Verslag van de vergadering van 11 juli 2017 (2016/2017 nr. 35)
Status: gecorrigeerd
Aanvang: 20.37 uur
De heer Schalk i (SGP):
Voorzitter. Ik bedank de staatssecretaris voor de beantwoording. Niet voor alle antwoorden in die zin dat ik het overal mee eens was, maar dat had hij ongetwijfeld al begrepen.
De staatssecretaris maakt een, wat mij betreft, gekunsteld onderscheid tussen het bestuursniveau en het schoolniveau. Er worden behoorlijk wat woorden gewijd aan de gelijkheid of gelijkwaardigheid van scholen, maar hoe je het ook wendt of keert, bijzonder onderwijs en openbaar onderwijs zijn niet aan elkaar gelijk. De Grondwet markeert juist de verschillen. De vrijheid van richting van het bijzonder onderwijs is er voor het bijzonder onderwijs, en juist niet voor het openbaar onderwijs. De garantiefunctie in artikel 23, lid 4 is er wel voor het openbaar onderwijs, maar juist weer niet voor het bijzonder onderwijs. Kortom, je kunt die gelijkheid niet afdwingen en je kunt ook niet redeneren dat het in dit geval helemaal gelijk moet zijn, omdat beide vormen van onderwijs nu eenmaal niet aan elkaar gelijk te stellen zijn. Dat zie je ook bij dit wetsvoorstel. We doen alsof het openbaar onderwijs achtergesteld zou worden als een samenwerkingsschool niet onder dat openbaar bestuur zou mogen vallen, maar er is voor dat openbaar bestuur wel een garantiefunctie. En voor het bijzonder onderwijs is die garantiefunctie er niet.
Ik heb nog een vraag. Als de wet aangenomen wordt, wil de staatssecretaris deze Kamer dan rapporteren hoeveel scholen er in de komende anderhalf à twee jaar gebruik van zullen maken, met daarbij het onderscheid of dat onder een openbaar bestuur of stichting voor openbaar bestuur valt of onder een bijzonder bestuur?

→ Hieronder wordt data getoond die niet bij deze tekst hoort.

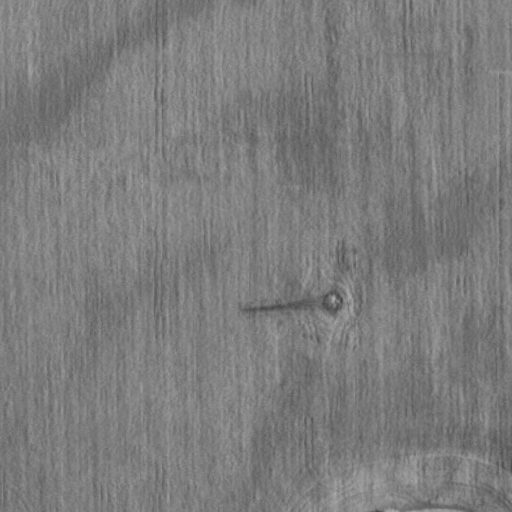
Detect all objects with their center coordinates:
power tower: (326, 285)
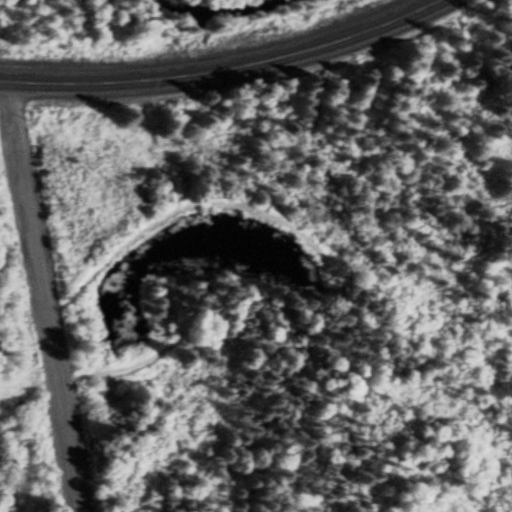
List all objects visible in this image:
river: (218, 6)
road: (225, 68)
road: (42, 296)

Ik heb er heel erg behoefte aan om ook iets positiefs te zeggen. Daarom dank ik de staatssecretaris voor de stevige manier waarop hij spreekt over zijn terughoudendheid om een nieuw debat te gaan voeren over artikel 23. Natuurlijk zet ik daar meteen weer iets tegenover. We moeten ook erg oppassen dat we niet terechtkomen in een soort flexibilisering van de Grondwet, waarbij we zeggen: artikel 23 is zo ruim; daar kunnen we van alles en nog wat onder scharen. Dat noem ik een flexibilisering van de Grondwet. Ik zou dat niet willen. Ik blijf van mening dat heel veel gerenommeerde instellingen en personen gelijk hebben als ze zeggen dat dit wetsvoorstel in strijd is met de Grondwet. Dat betekent ook dat mijn fractie aan het einde van deze avond tegen dit wetsvoorstel zal stemmen.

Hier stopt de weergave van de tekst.